### Records shown
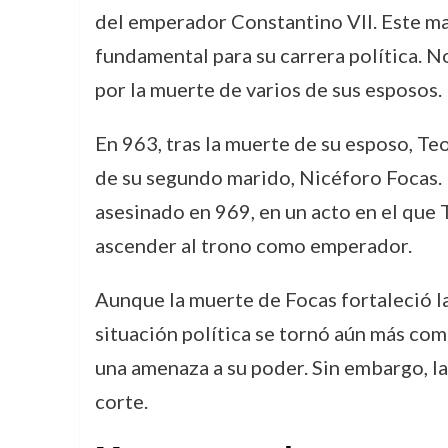
del emperador Constantino VII. Este mat
fundamental para su carrera política. N
por la muerte de varios de sus esposos.
En 963, tras la muerte de su esposo, Te
de su segundo marido, Nicéforo Focas. 
asesinado en 969, en un acto en el que 
ascender al trono como emperador.
Aunque la muerte de Focas fortaleció la
situación política se tornó aún más com
una amenaza a su poder. Sin embargo, la 
corte.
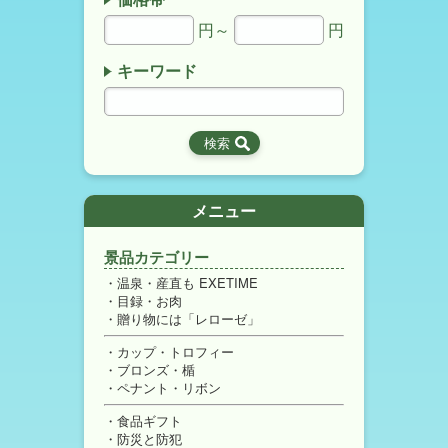
円～
円
キーワード
メニュー
景品カテゴリー
温泉・産直も EXETIME
目録・お肉
贈り物には「レローゼ」
カップ・トロフィー
ブロンズ・楯
ペナント・リボン
食品ギフト
防災と防犯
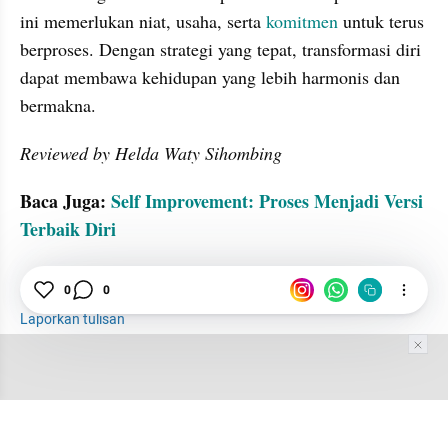
ini memerlukan niat, usaha, serta 
komitmen
 untuk terus 
berproses. Dengan strategi yang tepat, transformasi diri 
dapat membawa kehidupan yang lebih harmonis dan 
bermakna.
Reviewed by Helda Waty Sihombing
Baca Juga: 
Self Improvement: Proses Menjadi Versi 
Terbaik Diri
Komitmen
Mental
Transformasi
0
0
Laporkan tulisan
Tim Editor
Editor Section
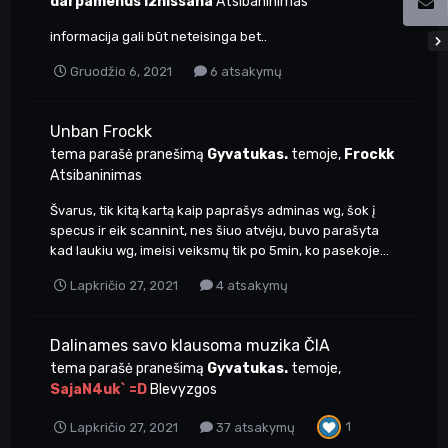
darpamenus12nissana
Atsibaninimas
informacija gali būt neteisinga bet..
Gruodžio 6, 2021
6 atsakymų
Unban Frockk
tema parašė pranešimą
Gyvatukas.
temoje,
Frockk
Atsibaninimas
Švarus, tik kitą kartą kaip paprašys adminas wg, šok į
specus ir eik scannint, nes šiuo atvėju, buvo parašyta
kad laukiu wg, imeisi veiksmų tik po 5min, ko pasekoje...
Lapkričio 27, 2021
4 atsakymų
Dalinames savo klausoma muzika ČIA
tema parašė pranešimą
Gyvatukas.
temoje,
SajaN4uk` =D
Blevyzgos
1
Lapkričio 27, 2021
37 atsakymų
######
> _Problem requirements_: Using the data above, transcribe exactly the lines between those containing "Laporkan tulisan" and "Švarus, tik kitą", inclusive, and leave every picture behind.

> _Output of the exercise_:
Laporkan tulisan
Tim Editor
Editor Section
darpamenus12nissana
Atsibaninimas
informacija gali būt neteisinga bet..
Gruodžio 6, 2021
6 atsakymų
Unban Frockk
tema parašė pranešimą
Gyvatukas.
temoje,
Frockk
Atsibaninimas
Švarus, tik kitą kartą kaip paprašys adminas wg, šok į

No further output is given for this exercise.